Looking back, I have no idea how I managed to keep my habit concealed for such a long time. I guess it’s true that addicts becomes extremely skilled at doing that. I was either drunk or planning on when I could get drunk again. Location and time didn’t matter. I could be drunk at school. At a relatives birthday party. Among friends or on my own. Day or night. Things got pretty bad for a while. I didn’t have enough money so I resorted to drinking some of the nastiest most revolting stuff you could ever imagine. But hey I didn’t care as long as it got me loaded.
A few times I even feared dying from it. If you have a high tolerance and push yourself into drinking past the stage where you would usually pass out, eventually everything starts slipping away from you. It gets harder to breathe and in my case, a strong sensation that if I fell asleep I wouldn’t wake up again. It was an awful night but I managed to keep myself awake through extreme measures until I finally felt it was safe to pass out.
I think most of the people that resorts to drinking and doing drugs wouldn’t have had to in the first place had things been different. If there hadn’t been so much on my plate to deal with. If I had have more supportive people around me. Someone to sit down & talk to me. Or just give me a hug. The substance is the only thing you can trust will be there for you but at the same time it’s also your archenemy.
Eventually someone did find out to what extent I was hooked on the stuff and had a long hard talk with me. It opened my eyes and gave me the strength to quit. I was fortunate in ways for my withdrawal was never that bad and neither did I feel much of an urge to start drinking again.
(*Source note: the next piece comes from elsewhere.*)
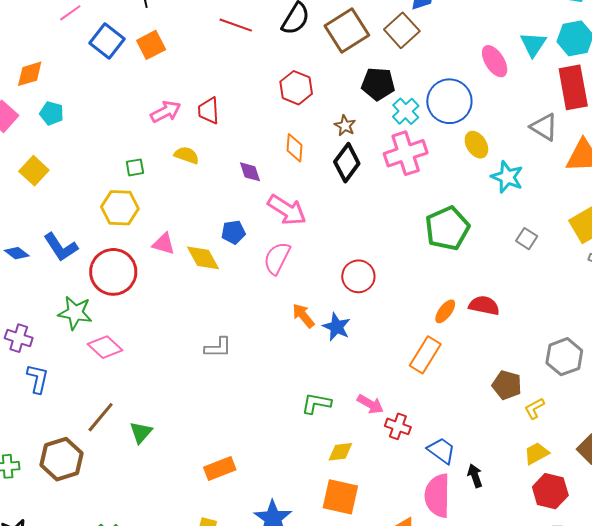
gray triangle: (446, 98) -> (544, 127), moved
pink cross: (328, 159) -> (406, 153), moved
I abstained from drinking or using any pills (I had also had some pills prescribed like xanax etc). During that time my mentality around these sorts of things really changed. I appreciated being sober and experiencing life to the fullest extent instead of walking around in some haze.
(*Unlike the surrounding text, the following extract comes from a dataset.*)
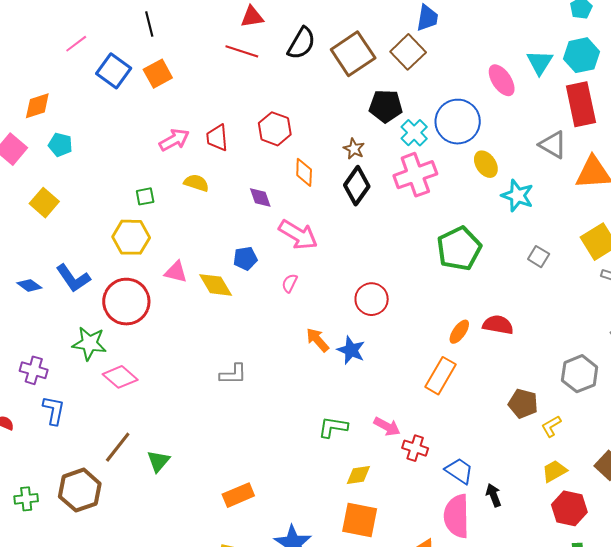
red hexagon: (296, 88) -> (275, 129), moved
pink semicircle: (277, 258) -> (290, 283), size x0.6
I think that mentality change is what has kept me on the right track throughout this time and up until now, almost 7 years later, without a single relapse. I can drink occassionally and take meds as required but that’s it. I don’t ever want to fall back into those habits again. Still, as much as I trust myself, I also realize it is wise to tread carefully around these sorts of things. Like many other ex-addicts can probably agree with, alcohol and drugs has a dark dangerous allure to them. In fact everyone should really be careful regardless of if you have a past history with that stuff or not.